## Exercise directions:
All lines containing the string "escasez" must be copied from the entries.

[Page images and extracted text]
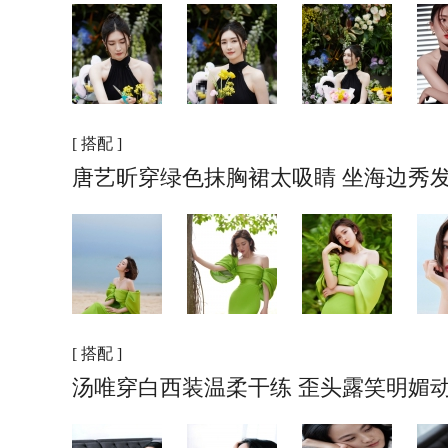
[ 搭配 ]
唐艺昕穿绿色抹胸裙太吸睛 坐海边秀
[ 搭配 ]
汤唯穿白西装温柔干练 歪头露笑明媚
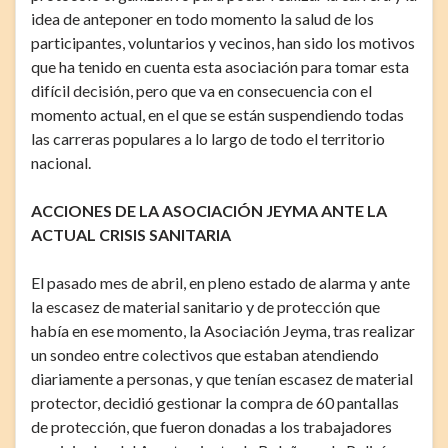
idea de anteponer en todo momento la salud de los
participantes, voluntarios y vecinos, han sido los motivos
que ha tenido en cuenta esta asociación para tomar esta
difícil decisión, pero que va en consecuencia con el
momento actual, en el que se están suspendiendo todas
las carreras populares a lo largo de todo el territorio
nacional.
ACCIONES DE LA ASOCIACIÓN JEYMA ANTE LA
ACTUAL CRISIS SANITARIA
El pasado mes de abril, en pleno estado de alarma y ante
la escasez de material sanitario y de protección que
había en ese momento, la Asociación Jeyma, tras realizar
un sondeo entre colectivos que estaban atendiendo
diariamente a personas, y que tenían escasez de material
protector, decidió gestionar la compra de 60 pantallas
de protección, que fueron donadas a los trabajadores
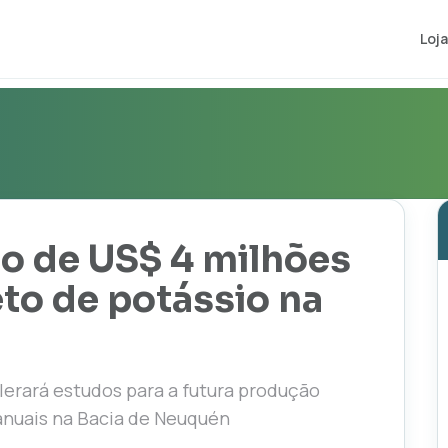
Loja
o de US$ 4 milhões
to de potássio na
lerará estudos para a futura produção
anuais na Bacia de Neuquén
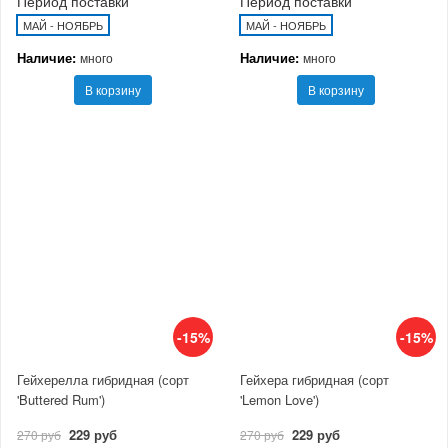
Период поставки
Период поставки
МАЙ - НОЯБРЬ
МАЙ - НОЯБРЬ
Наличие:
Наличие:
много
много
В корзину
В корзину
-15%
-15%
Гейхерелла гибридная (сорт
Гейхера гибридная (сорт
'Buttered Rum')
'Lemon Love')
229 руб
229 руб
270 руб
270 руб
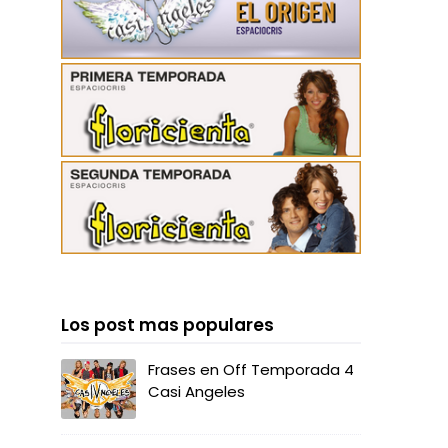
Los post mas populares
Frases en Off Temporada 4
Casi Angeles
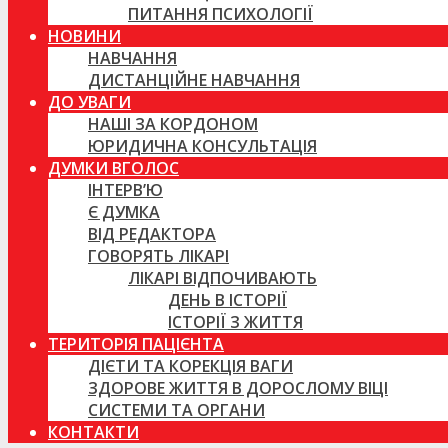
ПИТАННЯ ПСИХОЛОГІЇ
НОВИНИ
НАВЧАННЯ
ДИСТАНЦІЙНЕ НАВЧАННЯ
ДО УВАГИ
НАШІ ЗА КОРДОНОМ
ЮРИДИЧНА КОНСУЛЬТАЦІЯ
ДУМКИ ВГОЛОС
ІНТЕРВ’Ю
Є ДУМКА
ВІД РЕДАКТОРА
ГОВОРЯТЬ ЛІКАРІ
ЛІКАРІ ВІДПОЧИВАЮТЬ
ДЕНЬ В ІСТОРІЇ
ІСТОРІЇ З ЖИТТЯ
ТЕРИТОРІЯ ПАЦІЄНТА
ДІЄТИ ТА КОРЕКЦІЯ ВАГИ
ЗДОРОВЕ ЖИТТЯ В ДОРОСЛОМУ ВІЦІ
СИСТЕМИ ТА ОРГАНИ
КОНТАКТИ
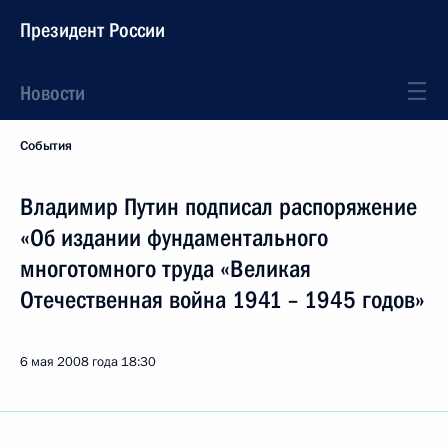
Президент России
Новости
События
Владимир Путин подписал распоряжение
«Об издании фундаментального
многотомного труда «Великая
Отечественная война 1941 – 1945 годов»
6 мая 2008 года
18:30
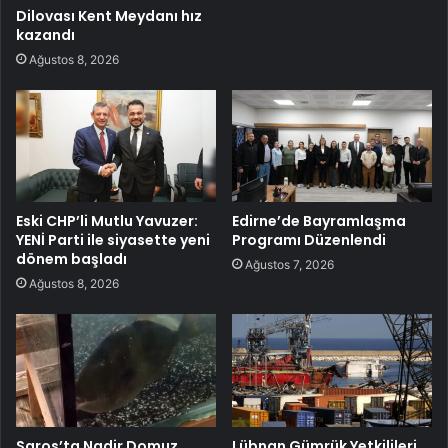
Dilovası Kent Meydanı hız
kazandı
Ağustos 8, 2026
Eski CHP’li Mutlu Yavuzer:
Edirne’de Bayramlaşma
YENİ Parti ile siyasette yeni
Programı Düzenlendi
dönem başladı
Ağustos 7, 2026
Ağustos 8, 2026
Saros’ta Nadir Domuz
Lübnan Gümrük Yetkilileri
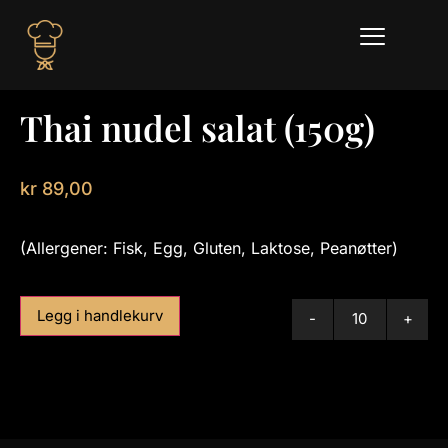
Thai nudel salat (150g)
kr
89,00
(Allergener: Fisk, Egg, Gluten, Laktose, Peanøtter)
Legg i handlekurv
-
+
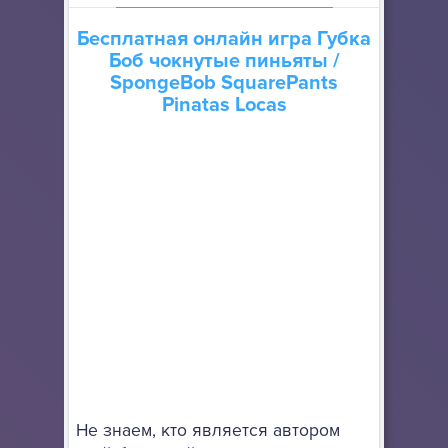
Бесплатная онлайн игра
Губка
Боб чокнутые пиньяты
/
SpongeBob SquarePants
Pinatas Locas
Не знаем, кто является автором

## Solution to this task:
la escasez de material sanitario y de protección que
diariamente a personas, y que tenían escasez de material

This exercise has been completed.